Understanding Death Coverage History

When plans require employees to pay for their preretirement survivor annuity (PRSA) coverage, employees can waive the coverage. Employees who change their coverage election can end up with a history of covered and not covered periods.

Note: If there is no coverage history, the system assumes that the employee has never had PRSA coverage, that is, the employee waived such coverage at all times. However, the Internal Revenue Code requires plan sponsors to assume that employees are covered by PRSA benefits unless they have elected otherwise. You should, therefore, record coverage as a workflow process that initiates whenever you hire an employee or change an employee's marital status from single to married.

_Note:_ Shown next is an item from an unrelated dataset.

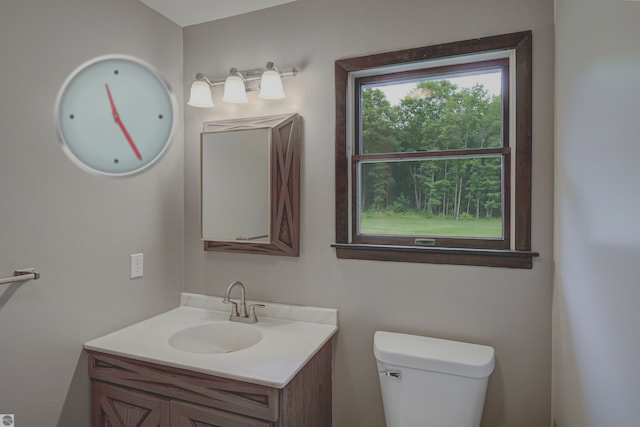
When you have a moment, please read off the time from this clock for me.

The system builds a history of covered and not covered time segments based on employee elections. Two other elements can impact the coverage history: Both the employee's group affiliation and the definition used for the employee's group can change. When either event occurs, the coverage history begins a new segment.

The system calculates a reduction for each segment; the final reduction is the sum of all the reductions. For example, if you change your plan rules in 2000 and an employee has a 1 percent reduction for the time before 2000 and a .5 percent reduction for the time after, the final reduction is 1.5 percent and the final factor is .985.

Coverage segments don't have fixed lengths. They are determined by dates when the coverage election changes, the plan rules change, or the employee changes group affiliation. Only segments where the employee has elected death coverage become part of the reduction calculation.